* Extrait *
****

Le post-modernisme est passé par là. Les peintres contemporains piochent dans l’histoire de l’art sans se soucier des querelles de chapelle. Ils sortent du cadre. Yassine Balbzioui fait migrer ses personnages farfelus indifféremment de la toile au mur. En 2012, pendant la biennale de Dakar, sa peinture devient performance. Balbzioui trimbale une toile d’1,90 m – deux hommes insectes – à travers la ville, flanqué de deux gardiens de musée pour proposer « un regard ironique sur la fonction de médiation dans la création artistique contemporaine ». La peinture oui, mais sous conditions. Pour beaucoup, elle constitue une étape non négligeable de leurs recherches plastiques leur permettant d’épuiser un sujet ou de s’essayer aux contraintes d’un medium exigeant. Tel était le cas à ses débuts pour Mustapha Akrim, qui a peu à peu délaissé la peinture au profit de l’installation ou de la sculpture, comme en témoigne sa série de toiles et de pastels Dirhams (2015) où il interroge à travers des billets de banque les motifs iconographiques des années de plomb. La plasticienne Amina Benbouchta laisse éclore, avec une liberté communicative, les motifs de son univers enchanteur à travers des médiums d’une rare diversité où la peinture peut arriver à trouver sa place.

Continuation de la peinture par d’autres moyens, l’art contemporain se joue des codes qu’il maîtrise souvent à la perfection, dans une société que Catherine Grenier définit dans La manipulation des images dans l’art contemporain comme « hyper-référentielle, fascinée par l’Histoire » où « chaque détail du monde renvoie à une image prévalente », où « le réel est une image répercutée sans fin ». Une nouvelle génération connectée aussi bien au réel qu’au passé.

****

* Données *
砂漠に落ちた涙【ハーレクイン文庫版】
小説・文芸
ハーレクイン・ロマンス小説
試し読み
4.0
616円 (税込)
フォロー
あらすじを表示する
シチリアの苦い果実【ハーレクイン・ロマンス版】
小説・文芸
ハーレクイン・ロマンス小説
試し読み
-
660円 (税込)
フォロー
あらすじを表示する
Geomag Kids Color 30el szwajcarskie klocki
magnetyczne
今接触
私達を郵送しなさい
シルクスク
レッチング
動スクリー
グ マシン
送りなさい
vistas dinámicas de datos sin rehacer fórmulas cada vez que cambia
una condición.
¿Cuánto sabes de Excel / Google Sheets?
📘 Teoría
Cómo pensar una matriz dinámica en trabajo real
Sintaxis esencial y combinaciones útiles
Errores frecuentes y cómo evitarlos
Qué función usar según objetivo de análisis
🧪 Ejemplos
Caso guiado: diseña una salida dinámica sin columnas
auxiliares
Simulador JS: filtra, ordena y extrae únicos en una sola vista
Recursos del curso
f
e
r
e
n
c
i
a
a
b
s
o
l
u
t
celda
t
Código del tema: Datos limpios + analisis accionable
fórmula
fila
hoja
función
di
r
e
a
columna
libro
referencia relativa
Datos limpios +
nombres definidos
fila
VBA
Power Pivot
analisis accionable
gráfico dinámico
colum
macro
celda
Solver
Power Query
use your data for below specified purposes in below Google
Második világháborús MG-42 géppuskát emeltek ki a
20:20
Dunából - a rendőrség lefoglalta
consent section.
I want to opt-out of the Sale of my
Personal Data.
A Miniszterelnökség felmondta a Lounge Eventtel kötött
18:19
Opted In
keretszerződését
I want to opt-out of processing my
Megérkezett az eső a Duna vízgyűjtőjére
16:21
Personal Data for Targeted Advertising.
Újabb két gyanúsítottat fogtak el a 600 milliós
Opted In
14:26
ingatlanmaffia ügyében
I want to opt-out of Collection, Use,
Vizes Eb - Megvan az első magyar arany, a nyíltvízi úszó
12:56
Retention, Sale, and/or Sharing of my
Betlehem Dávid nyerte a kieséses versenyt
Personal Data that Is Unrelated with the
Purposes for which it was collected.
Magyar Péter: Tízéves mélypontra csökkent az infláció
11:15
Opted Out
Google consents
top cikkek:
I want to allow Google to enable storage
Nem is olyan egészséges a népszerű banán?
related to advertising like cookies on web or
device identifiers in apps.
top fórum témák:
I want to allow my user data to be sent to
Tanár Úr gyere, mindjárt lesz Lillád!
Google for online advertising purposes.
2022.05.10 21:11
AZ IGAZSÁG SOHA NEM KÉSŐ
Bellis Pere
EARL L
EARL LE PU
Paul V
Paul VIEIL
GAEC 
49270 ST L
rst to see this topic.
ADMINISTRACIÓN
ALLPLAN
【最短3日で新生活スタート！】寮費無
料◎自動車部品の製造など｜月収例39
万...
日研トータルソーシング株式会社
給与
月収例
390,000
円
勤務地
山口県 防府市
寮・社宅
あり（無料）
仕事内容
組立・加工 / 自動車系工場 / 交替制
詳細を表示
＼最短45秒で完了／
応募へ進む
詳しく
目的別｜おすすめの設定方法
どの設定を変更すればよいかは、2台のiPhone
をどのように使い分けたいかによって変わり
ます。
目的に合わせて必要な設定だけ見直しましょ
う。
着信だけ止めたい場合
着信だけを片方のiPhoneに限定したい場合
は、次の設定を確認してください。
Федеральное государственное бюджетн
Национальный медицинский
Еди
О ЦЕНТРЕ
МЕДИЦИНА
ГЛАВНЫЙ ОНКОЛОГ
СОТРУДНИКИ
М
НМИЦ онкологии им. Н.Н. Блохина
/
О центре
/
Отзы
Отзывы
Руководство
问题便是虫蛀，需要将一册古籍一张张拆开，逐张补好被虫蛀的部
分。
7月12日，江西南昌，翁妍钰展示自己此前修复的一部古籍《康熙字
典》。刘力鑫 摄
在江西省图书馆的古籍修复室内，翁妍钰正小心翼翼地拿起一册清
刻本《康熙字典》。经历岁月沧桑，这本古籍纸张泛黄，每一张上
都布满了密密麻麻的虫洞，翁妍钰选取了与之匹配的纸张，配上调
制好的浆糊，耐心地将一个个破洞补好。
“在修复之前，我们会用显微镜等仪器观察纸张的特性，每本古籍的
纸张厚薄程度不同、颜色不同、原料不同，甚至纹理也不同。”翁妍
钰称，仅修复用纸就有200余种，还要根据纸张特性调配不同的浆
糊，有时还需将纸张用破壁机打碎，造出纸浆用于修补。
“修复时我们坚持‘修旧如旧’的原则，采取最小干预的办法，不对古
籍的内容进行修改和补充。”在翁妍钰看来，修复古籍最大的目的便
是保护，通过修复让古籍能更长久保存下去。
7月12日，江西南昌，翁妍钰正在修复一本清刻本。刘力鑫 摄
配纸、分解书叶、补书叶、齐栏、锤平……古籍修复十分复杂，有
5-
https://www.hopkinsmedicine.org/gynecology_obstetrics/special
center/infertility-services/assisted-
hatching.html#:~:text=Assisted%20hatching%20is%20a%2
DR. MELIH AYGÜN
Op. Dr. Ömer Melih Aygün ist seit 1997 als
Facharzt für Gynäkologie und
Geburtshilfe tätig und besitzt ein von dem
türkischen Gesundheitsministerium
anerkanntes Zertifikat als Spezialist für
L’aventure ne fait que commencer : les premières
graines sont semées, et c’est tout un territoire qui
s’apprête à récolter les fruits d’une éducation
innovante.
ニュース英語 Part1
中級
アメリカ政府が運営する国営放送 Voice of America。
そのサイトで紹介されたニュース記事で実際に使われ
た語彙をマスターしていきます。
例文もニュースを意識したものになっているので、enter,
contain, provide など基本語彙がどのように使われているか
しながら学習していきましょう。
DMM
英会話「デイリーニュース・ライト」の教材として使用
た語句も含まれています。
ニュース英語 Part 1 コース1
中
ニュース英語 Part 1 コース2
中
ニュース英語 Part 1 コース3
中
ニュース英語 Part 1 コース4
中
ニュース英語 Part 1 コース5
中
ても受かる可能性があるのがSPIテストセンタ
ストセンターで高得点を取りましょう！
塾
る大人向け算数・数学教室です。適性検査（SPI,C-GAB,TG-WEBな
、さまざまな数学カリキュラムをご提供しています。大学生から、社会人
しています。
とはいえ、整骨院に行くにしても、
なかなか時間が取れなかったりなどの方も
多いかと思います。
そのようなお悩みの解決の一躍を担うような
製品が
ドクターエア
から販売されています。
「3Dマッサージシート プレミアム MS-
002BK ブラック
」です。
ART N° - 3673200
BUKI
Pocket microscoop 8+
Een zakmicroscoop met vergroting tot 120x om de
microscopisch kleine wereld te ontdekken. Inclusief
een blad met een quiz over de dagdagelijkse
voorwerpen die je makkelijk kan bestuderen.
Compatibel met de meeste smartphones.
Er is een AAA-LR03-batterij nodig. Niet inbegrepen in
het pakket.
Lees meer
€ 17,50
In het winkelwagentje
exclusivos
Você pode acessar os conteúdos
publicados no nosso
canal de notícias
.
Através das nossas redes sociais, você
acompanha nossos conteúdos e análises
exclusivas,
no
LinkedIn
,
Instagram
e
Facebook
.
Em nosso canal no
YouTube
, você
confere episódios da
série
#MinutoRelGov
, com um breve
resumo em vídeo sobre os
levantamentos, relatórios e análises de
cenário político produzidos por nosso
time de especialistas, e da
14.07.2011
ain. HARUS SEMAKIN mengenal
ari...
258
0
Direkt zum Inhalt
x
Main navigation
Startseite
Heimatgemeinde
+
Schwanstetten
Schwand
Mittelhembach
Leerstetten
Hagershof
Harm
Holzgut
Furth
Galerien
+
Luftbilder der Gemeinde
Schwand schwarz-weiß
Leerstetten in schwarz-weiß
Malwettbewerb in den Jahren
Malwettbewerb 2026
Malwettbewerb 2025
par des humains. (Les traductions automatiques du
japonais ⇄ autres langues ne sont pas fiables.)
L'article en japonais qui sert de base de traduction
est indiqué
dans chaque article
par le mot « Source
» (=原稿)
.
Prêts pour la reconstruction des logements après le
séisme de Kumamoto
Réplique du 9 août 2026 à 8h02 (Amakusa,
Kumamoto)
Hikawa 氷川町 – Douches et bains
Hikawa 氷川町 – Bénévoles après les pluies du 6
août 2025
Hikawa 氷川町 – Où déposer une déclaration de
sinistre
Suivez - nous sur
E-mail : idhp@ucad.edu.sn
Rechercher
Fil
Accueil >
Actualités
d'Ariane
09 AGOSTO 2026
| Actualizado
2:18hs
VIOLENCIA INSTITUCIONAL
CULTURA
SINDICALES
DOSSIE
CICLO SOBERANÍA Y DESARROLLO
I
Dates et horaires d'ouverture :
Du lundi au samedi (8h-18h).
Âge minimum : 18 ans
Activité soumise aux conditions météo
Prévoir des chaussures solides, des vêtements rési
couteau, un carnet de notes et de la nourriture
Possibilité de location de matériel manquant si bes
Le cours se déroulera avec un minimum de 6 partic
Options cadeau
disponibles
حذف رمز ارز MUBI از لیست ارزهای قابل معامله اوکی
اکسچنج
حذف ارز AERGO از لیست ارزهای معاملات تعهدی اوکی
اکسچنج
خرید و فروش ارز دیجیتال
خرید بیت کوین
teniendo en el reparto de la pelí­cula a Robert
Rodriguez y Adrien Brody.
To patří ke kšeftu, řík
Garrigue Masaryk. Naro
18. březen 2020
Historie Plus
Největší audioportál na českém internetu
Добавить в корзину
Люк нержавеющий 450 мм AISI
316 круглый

****

Citez, s'il vous plaît, le passage de l'extrait sur la peinture contemporaine qui va de « Continuation de la » à « réel qu’au passé. ».

Continuation de la peinture par d’autres moyens, l’art contemporain se joue des codes qu’il maîtrise souvent à la perfection, dans une société que Catherine Grenier définit dans La manipulation des images dans l’art contemporain comme « hyper-référentielle, fascinée par l’Histoire » où « chaque détail du monde renvoie à une image prévalente », où « le réel est une image répercutée sans fin ». Une nouvelle génération connectée aussi bien au réel qu’au passé.